Overall, I am looking for some guidance on getting the features right (again - 1 amount field and 2 fields that are categorical and dummied 1 and 0 - resulting in about 57 fields). Im wondering if I am better off with something like kmeans.
EDIT: Some context here... I am wondering:
1) Weighting - Is there is a way to give weight to certain variables (i.e., one of the categorical variables is more important than the other). For example, I am using Country and Category as key attributes and want to give more weight to Category over Country.
2) Context - How can I ensure outliers are considered in context of its peers (the categorical data)? For example, a transaction of $5000 for an "airfare" expense is not an outlier for that category but would be for any other. I could create N numbers of models, but that would get messy and cumbersome, right?
I looked through most of the available documentation (https://docs.aws.amazon.com/sagemaker/latest/dg/rcf_how-it-works.html) and cannot find anything that describes this!
Thank you so much for your help in advance!
EDIT: Not sure its critical at this point where I dont even have semi-reasonable results, but I have used the following hyperparameters:
num_samples_per_tree=256,
num_trees=100
I have never used Amazon RCF, but in general tree based models do not perform particularly well when using One Hot Encoding (or dummy encoding). In that sense, I would rather use a Numeric Encoding (giving numbers from 1 to len(category)) or a Binary Encoder (same thing, but with binary variables). This should allow the trees to have more meaningful splits on those variables.

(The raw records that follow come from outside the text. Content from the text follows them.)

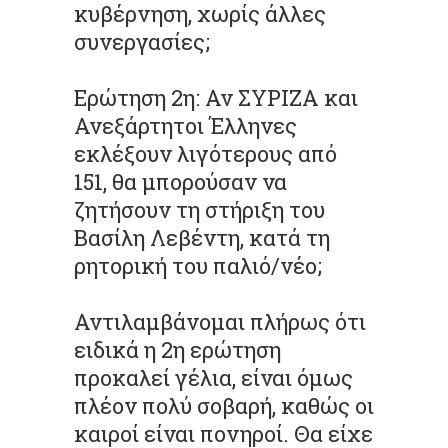
κυβέρνηση, χωρίς άλλες
συνεργασίες;
Ερώτηση 2η: Αν ΣΥΡΙΖΑ και
Ανεξάρτητοι Έλληνες
εκλέξουν λιγότερους από
151, θα μπορούσαν να
ζητήσουν τη στήριξη του
Βασίλη Λεβέντη, κατά τη
ρητορική του παλιό/νέο;
Αντιλαμβάνομαι πλήρως ότι
ειδικά η 2η ερώτηση
προκαλεί γέλια, είναι όμως
πλέον πολύ σοβαρή, καθώς οι
καιροί είναι πονηροί. Θα είχε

In terms of Hyperparameters is hard to say, num_samples_per_trees depends on the ratio of outliers you expect to have, while num_trees will impact the amount of data in each partition, and therefore the size of the single trees, so it depends on the size of your dataset.
Try changing these things, and if you see no improvement you can try different stuff. but I suggest DBSCAN over Kmeans honestly, but to my knowledge they all need the definition of some distance or measure between your points, which is not trivial since you are using a mix of categorical an numeric variables
EDIT:
1 - No, I dont think there's a way to weight features in RCF, like usually there's no way to do it in any tree based algorithm as long as I know. However, if you use distance based methods (hierarchical clustering, Kmeans, etc.) you define your own distance metric that weights differently on your features
2 - Well, that's what the algorithm is for. It is supposed to find outliers based on the distribution of all features, not just one.
You can also try Isolation Forest if you want. It does not require any metric and it is easier to understand than RCF in my opinion.